In recent years, there has been a remarkable reduction in the size of processing patterns used in semiconductor ICs, data storage media including hard disks, micro-machines, and other fields. Processing technologies, such as deposition and etching, used in these fields now require relatively broad irradiating energy beams such as high-density neutral particle beams or ion beams having high collimation (good directivity). The inventors of the present invention and others have already disclosed beam sources having the following constructions for such applications.
The first type of beam source comprises a discharge tube, a gas feed nozzle disposed upstream from the discharge tube for supplying gas therein, a beam-emitting electrode formed with a plurality of apertures and disposed on the downstream end of the discharge tube, and a plurality of electrodes disposed within the discharge tube. By applying a combination of different voltages to these electrodes, including a radio-frequency (RF) voltage, direct-current voltage, and ground voltage and by varying the type of gas introduced into the discharge tube, the beam source can generate different energy-level beams of differing types, such as positive ions, negative ions, neutral particles, radicals, and the like. A beam source of this construction is relatively compact and can be mounted on a manipulator to irradiate a beam onto a desired target in order to perform such localized processes on the target as deposition, etching, adhesion, bonding, and the like.
The second beam source is configured as the first with a nozzle disposed upstream from a cylindrical discharge tube for introducing gas therein, and a beam-emitting electrode (cathode) disposed downstream and formed with a plurality of apertures. This beam source also comprises an anode disposed in the discharge tube on the upstream end, a mechanism for applying a DC voltage across the anode and cathode, and an inductively coupled plasma-generating mechanism for converting gas in the discharge tube between these electrodes into plasma. A neutral particle beam source having this construction can generate high-density plasma from gas introduced into the discharge tube according to the inductively coupled high-frequency plasma-generating mechanism and can accelerate positive ions in the plasma on the cathode side using the two parallel electrodes. Charge exchange takes place in high-speed atom emission holes formed in the cathode on the downstream end, resulting in the emission of a neutral particle beam.
Unlike the above-described direct-current discharge beam source, this neutral particle beam source is provided with a plasma-generating section and an accelerating voltage section capable of generating high-density plasma at a low energy. Since a desired voltage from a low to a high voltage can be applied across the two electrodes, the beam source can generate a neutral particle beam at a desired energy level from a low energy to a high energy.
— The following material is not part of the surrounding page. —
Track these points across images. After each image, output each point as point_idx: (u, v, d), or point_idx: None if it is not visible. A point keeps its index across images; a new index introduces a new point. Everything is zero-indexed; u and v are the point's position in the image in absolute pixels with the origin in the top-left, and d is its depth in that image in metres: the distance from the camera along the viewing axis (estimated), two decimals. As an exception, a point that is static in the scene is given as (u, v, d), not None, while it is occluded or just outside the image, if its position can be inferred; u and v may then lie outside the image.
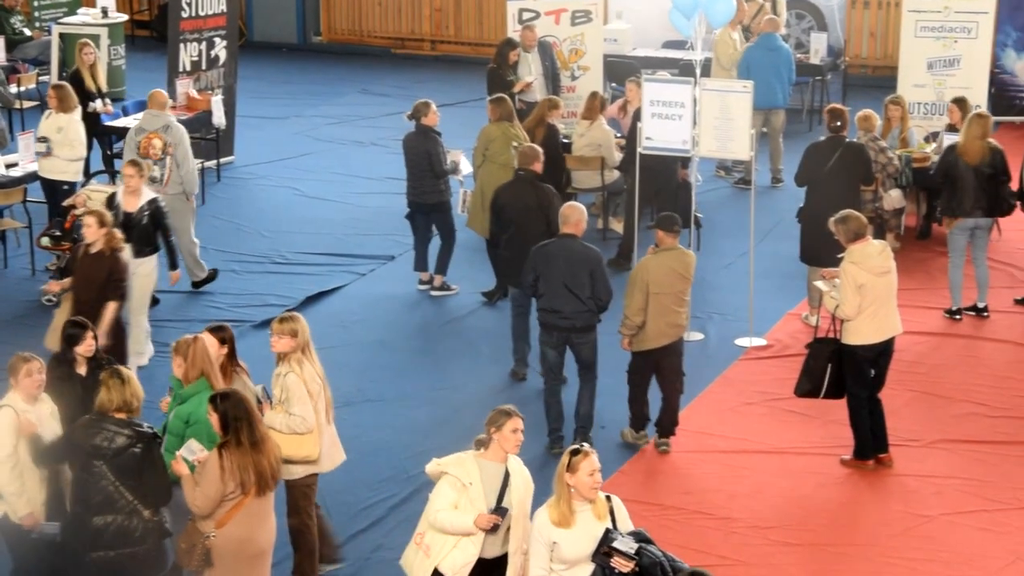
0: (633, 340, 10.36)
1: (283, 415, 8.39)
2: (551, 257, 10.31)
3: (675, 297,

Since the anode and cathode are disposed parallel to each other it is possible to generate a neutral particle beam with good directivity (collimation) and having a relatively high neutralization rate by controlling the length of the high-speed atom emission holes.
However, the above-described beam sources have not always been sufficient for forming high-density plasma and for efficiently extracting from this plasma an energy beam, such as an ion beam or neutral particle beam, having high directivity and high density.